I walked to work the next morning through the streets of New York, and my path took me past an elementary school. I saw little brown girls holding the hands of their moms, and little black boys with their dads. And my eyes flooded at what people who look like me have done to people who look like them. That the Us and Them we have cultivated has the propensity to only become more inflamed and more visible over the course of the next four years. My heart breaks for what could have been, had we not relented to the distraction of e-mail servers, had we rebuffed the notion of these two candidates as equals.
How, then, can things get better? What have I told myself, to get through nights when I am sobbing in bed, being held by my husband, working to lower my volume so our son doesn’t wake up? How do we clear the bleary-eyes that well up at the sight of backpacked children walking to school? From where does the next day find its feet, its voice, its heart?
I remind myself that it is already here. We are not on the cusp of greatness, we are not seeking a return to greatness. It is here, now. I have a husband, and a son. And I worked damned hard to get them both. I have black friends, brown friends, lady friends. They have worked hard to be heard, and because I am a white man, I must hear them. I will do everything I can for them, because I am them. I am the black and the brown and the lady and the child, and my voice is only made stronger because of and by theirs. I am Us, I am the Us who won the popular vote, I am the Us who declared in one voice that bigotry and hatred will not become the rule of law, and I am the Us who must continue to fight for the beliefs of heroes and allies like Bernie Sanders, like Hillary Clinton.

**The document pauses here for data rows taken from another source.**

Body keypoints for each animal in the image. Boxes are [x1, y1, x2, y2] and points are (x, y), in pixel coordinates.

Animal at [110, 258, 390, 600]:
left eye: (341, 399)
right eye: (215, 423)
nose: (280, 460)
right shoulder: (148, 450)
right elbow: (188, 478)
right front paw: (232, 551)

Because yes, the arc of history bends toward justice, but it also bends toward righteousness, equality, love, freedom for all, toward families. Toward Gabe and his dads.
It should be clear that the majority of America is going to do everything it can to insulate children like Gabe from racism, sexism, divisiveness, bigotry, and hate. Families fight for each other, and to everyone who used their vote to protect us, we will never forget it. We love you, all the way. The Us we have built is big, so when we find each other, man and woman, black, brown, and white, we have to stick together.

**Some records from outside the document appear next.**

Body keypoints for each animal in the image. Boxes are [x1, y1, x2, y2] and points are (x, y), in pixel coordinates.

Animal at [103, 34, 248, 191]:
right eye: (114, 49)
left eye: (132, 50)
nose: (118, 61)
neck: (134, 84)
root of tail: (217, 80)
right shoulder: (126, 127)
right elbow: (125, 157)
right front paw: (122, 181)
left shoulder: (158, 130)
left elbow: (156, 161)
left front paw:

So here’s to being glue, not rubber. Here’s to the Us we must continue to be, when the days are long, when the nights are dark, when the winters are cold. We have to hold doors for each other, say please and thank you, and we have to mean it. We have to take time to learn each other’s names, and actually wait for a response when we say, “How are you?”
We are a family, more so now than before the election. And we have to use this chapter in our family’s story to help those who need it most, against whatever obstacle comes next.
Hillary fought for it. Gabe demands it. Let us make it so.